Mauritanie: Peu d'espoir pour Cheikh Ould Mkhaïtir malgré la présidentielle

Pendant la campagne, le nouveau président Mohamed Ould Ghazouani s'était désintéréssé du sort du blogueur emprisonné. Cheikh Mohamed Ould Mkhaïtir est derrière les bareaux depuis 2014.

En 2014, Cheikh Mohamed Ould Mkhaïtir, jeune blogueur mauritanien, était condamné à mort en première instance pour un article jugé "blasphématoire" à l'encontre du prophète Mohamed. Trois ans plus tard, ce verdict était ramené à deux ans de prison par une cour d'appel.

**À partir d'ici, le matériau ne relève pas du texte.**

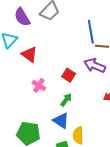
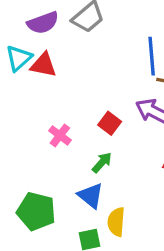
purple semicircle: (22, 17) -> (43, 23), turned -84
red triangle: (29, 54) -> (43, 65), moved, turned -30

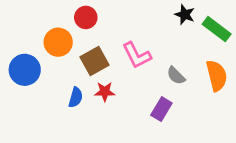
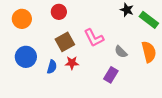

Ould Mkhaïtir, qui a purgé quatre ans de détention préventive, devait donc être libéré, mais il est aujourd'hui toujours en prison, sans aucun contact avec sa famille et ses avocats. L'affaire Mkhaïtir fait partie des dossiers difficiles que Mohamed Ould Abdel Aziz lègue a son successeur, Ould Ghazouani,élu à l'issue du premier tour de la présidentielle.

Lettre au président

À la veille de la présidentielle, des organisations internationales dont la Fédération internationale des droits de l'homme (FIDH), Human rights watch (HRW) et Reporters sans frontières, ont adressé une lettre au président mauritanien dans laquelle ils réclament de mettre fin à "la détention illégale de Mkhaïtir".

Peu d'espoir

Face à la presse, Mohamed Ould Abdel Aziz a clairement assumé le maintien du blogueur en détention. "Nous savons que du point de vue de la loi, Mkhaïtir doit être libéré mais, pour des raisons de sécurité, nous ne pouvons mettre en jeu la vie de millions de Mauritaniens", déclarait-il. Cette sortie n'a laissé aucun espoir à ceux qui s'attendaient à la libération du blogueur avant l'entrée en fonction du nouveau président.

De son côté, Mohamed Ould Ghazouani, ancien général et nouveau président, ne s'est pas prononcé sur le sort de Mkhaïtir pendant la campagne électorale.

"Appliquer les décisions de justice"

Ses adversaires, candidats de l'opposition, entendaient pour leur part faire respecter la décision de justice. Pour Mohamed Ould Maouloud, de la coalition Changeons d'ère, la question de Mkhaïtir ne doit pas rester entre les mains du président. Ce n'est pas, ajoute-t-il, "au président de la République de libérer ou de maintenir en prison, c'est à la justice d'appliquer le droit". Un autre candidat de l'opposition, Biram Dah Abeid est du même avis. Pour lui aussi, "la décision de justice doit être appliquée à la lettre, et si cette décision stipule que Ould Mkhaïtir doit être libéré, il doit l'être immédiatement".

Ces deux candidats étant sorti malheureux de l'élection présidentielle, le sort de Ould Mkhaïtir reste donc entre les mains de Ould Ghazouani.

"Séquestration"

Mohamed Ould Moine, avocat du jeune blogueur, n'a pas vu son client depuis presque deux ans. Mohamed Ould Abdel Aziz pourrait, selon lui, être poursuivi pour séquestration. "Aziz risque lourd si Mkhaïtir ou ses ayants droit portent plainte contre lui devant la justice mauritanienne ou une justice indépendante dans un pays étranger", met en garde l'avocat qui ajoute que "la séquestration d'êtres humains, à notre époque, est un crime que l'on ne pardonne jamais".

Pour maître Moine, la justification du maintien de son client en détention pour des raisons de sécurité n'est pas recevable. Ça peut, dit-il, "faire peut être plaisir à un milieu extrémiste mauritanien mais ce n'est pas la mission du président de la République car c'est une décision qui viole les lois".